There is another potential configuration that the US might possibly have taken had the Confederacy won its independence. Its roots pre-date the secession and Civil War. It was spear-headed by a group known as the KNIGHTS of the GOLDEN CIRCLE.
This was a group of many of the elite of the Confederacy but had followers and sympathizers in the North as well. It had a grandiose plan to greatly expand the influence and control of the USA, southward! Beginning with the annexation of Mexico, they hoped to extend their ideas of democracy, which included slavery, down through Central America and into the northern coastal regions of South America. They also had eyes on Cuba and all of the Caribbean islands, most of whom still embraced slavery.
They referred to this southern expansion area as the GOLDEN CIRCLE. The riches they envisioned controlling across this vast area were almost unimaginable.
In 1860, as newly elected President Lincoln was making his way by train to WASHDC, there was a well-publicized conspiracy to kidnap and possibly even assassinate him as he passed through Baltimore. Many historians have implicated the KNIGHTS in this plot. With the inauguration of Lincoln, the emphasis of this group (at least temporarily) shifted to establishing the Confederate States as an independent entity.
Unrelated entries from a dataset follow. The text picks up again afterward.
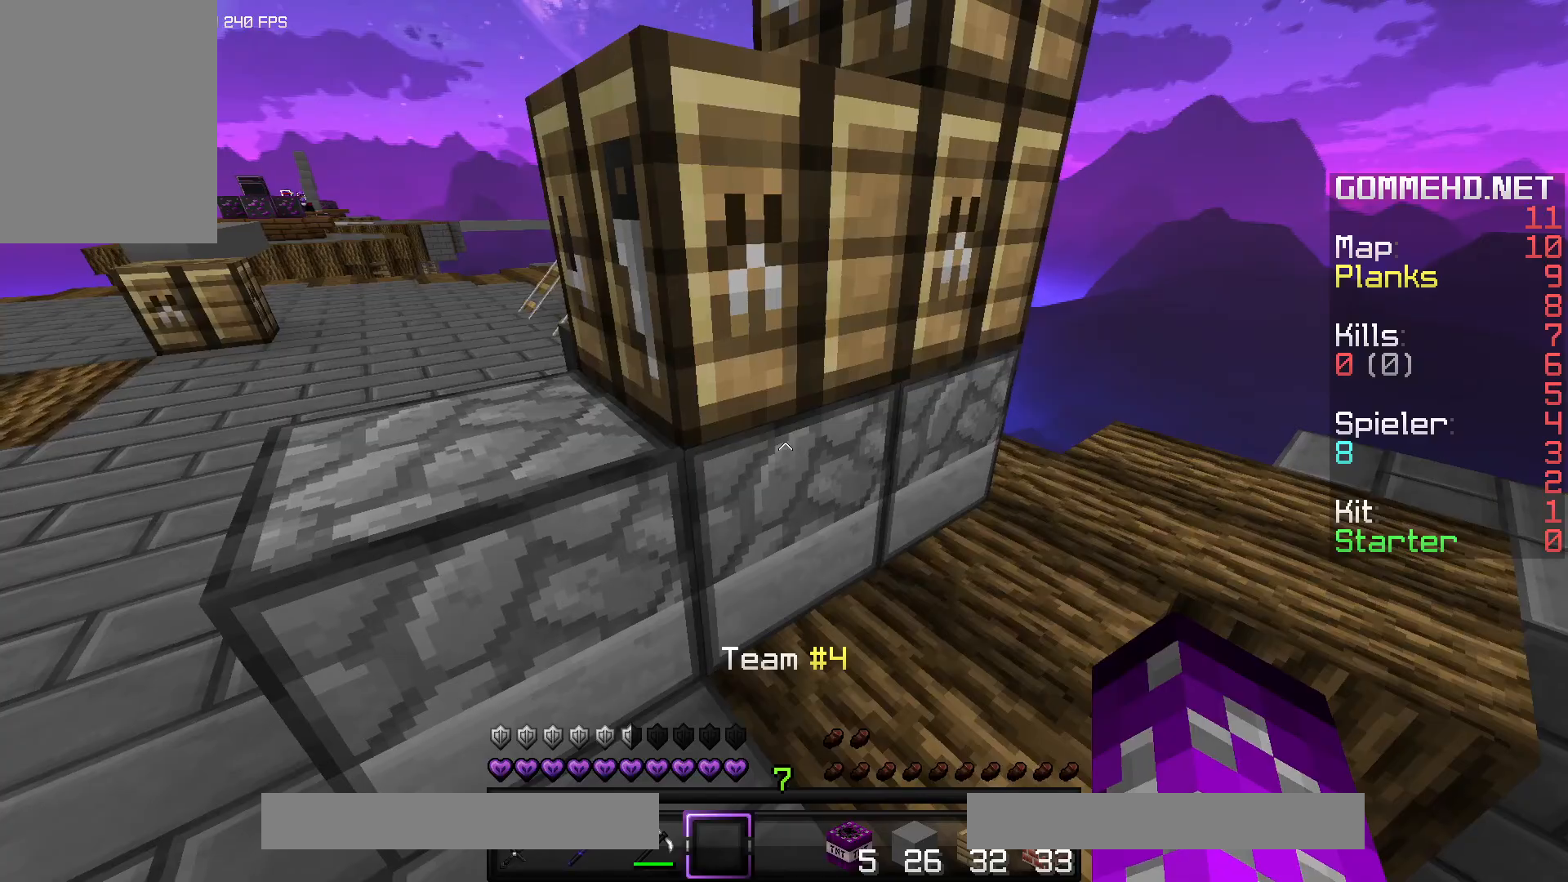
Gameplay with keyboard and mouse; each line is a JSON object with the keys and mouse buttons held at the frame after it. "events" lists presses ("down") and releases ("up") of "a", "d", "s", "space", "w", "mouse_left" and "mouse_right" between this image and that frame as [ms after this image, input, new state], when the widget could be followed in between. "mouse_left", "mouse_right" = the "left", "right" buttons of the "mouse" list. No other keys are recorded. Fast repeated clicks can show as one long hold. Mouse movement is not recorded.
{"keys": ["w"], "mouse": [], "events": [[50, "a", "down"], [183, "w", "down"], [267, "space", "down"], [350, "a", "up"], [450, "space", "up"]]}
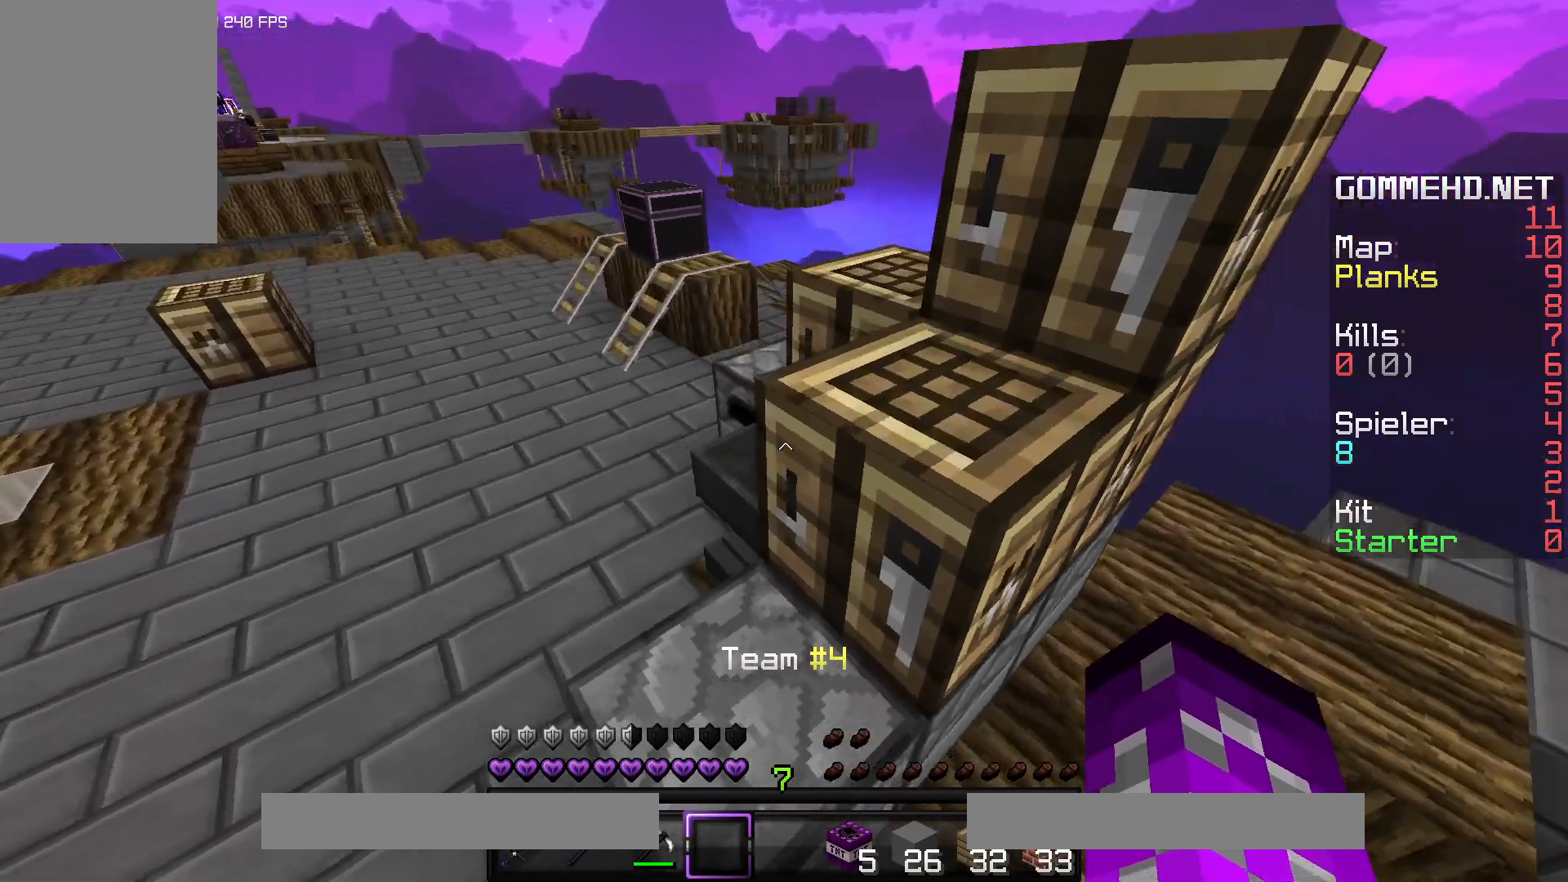
{"keys": [], "mouse": [], "events": [[83, "a", "down"], [267, "mouse_right", "down"], [317, "w", "up"], [383, "a", "up"], [383, "mouse_right", "up"]]}
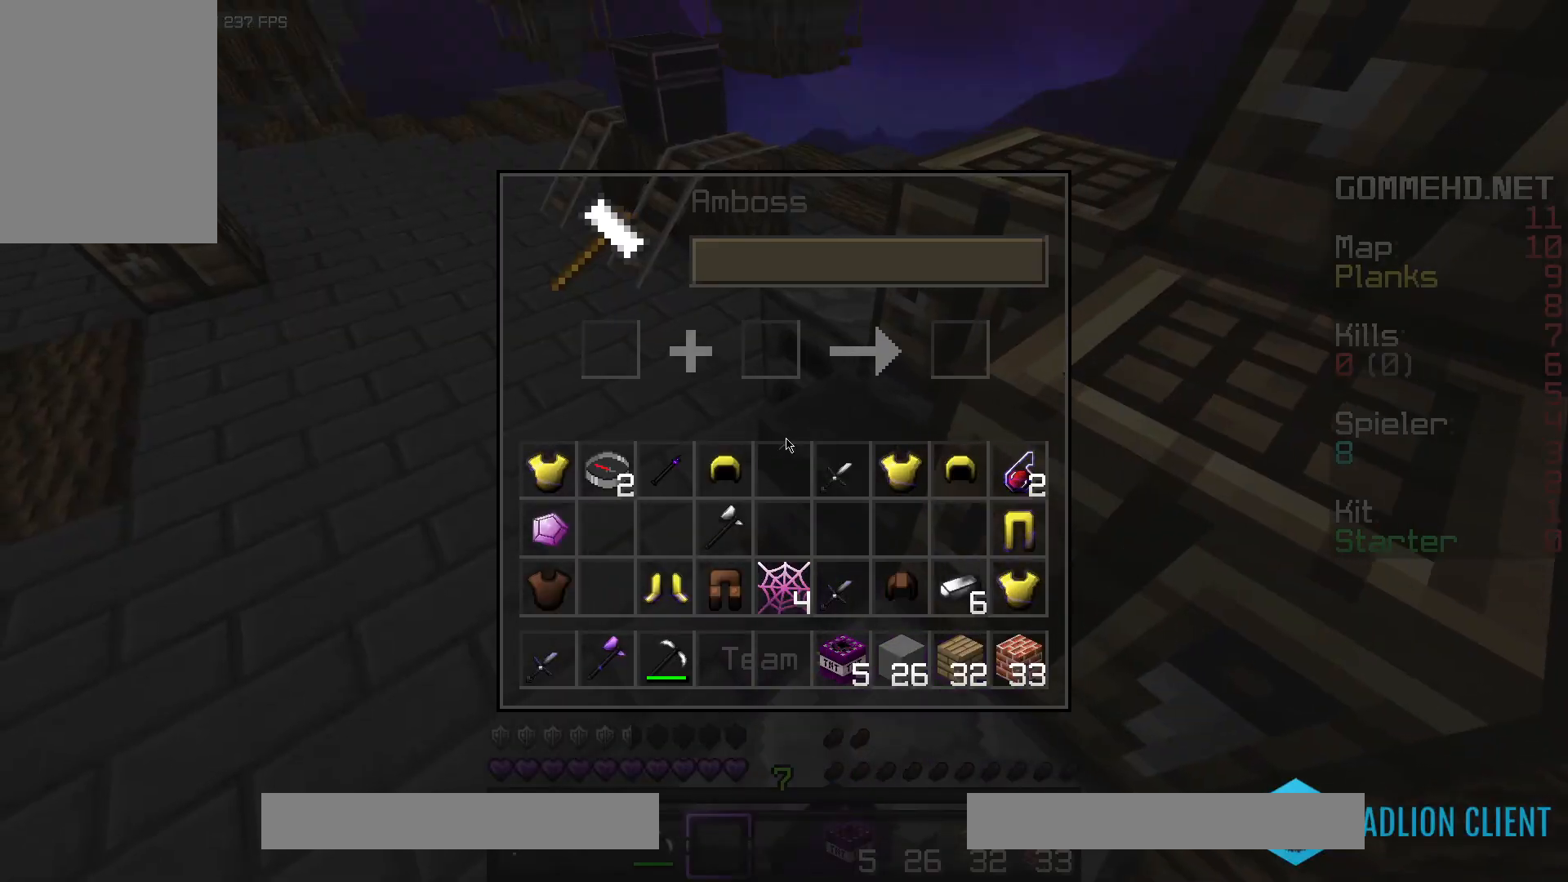
{"keys": [], "mouse": [], "events": []}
Some of the supporters of the anti-Lincoln, Peace Democrats, also known as the Copperheads, were thought to be active in the KNIGHTS.
Although somewhat disconnected geographically from the major Civil War battlefields, the KNIGHTS were quite active in Texas and the New Mexico territory. In California, Knights outfitted a schooner that they intended to use along the west coast to interdict Union commerce with the California Territory. That plot was discovered and the ship was seized before it sailed. There is a direct Gettysburg tie-in that has yet to be proven to actually be associated with or perpetrated by members of the CIRCLE. As Lee’s Army approached southern Pennsylvania, ‘southern sympathizers’ (knights?) were selling chits for $1 that were purported to protect the holder from harassment or looting by the Rebel Army. Of course, it was a scam and no one in Lee’s command was involved or even aware of such a ‘get out of jail free card’.
The organization essentially died with the demise of the Confederacy; although some hard-core supporters remained active if more secretive. Many of those involved in the 1865 assassination of Lincoln were known or thought to be Knights. Some accredit Jesse James as a member and attribute some of his exploits as attempts to further fund the CIRCLE.
In modern times, treasure hunters across the South and especially the Southwestern US still hunt for caches of gold and silver that supposedly belonged to the Confederacy and were spirited out of Richmond and buried as seed money for when the “South would rise again”.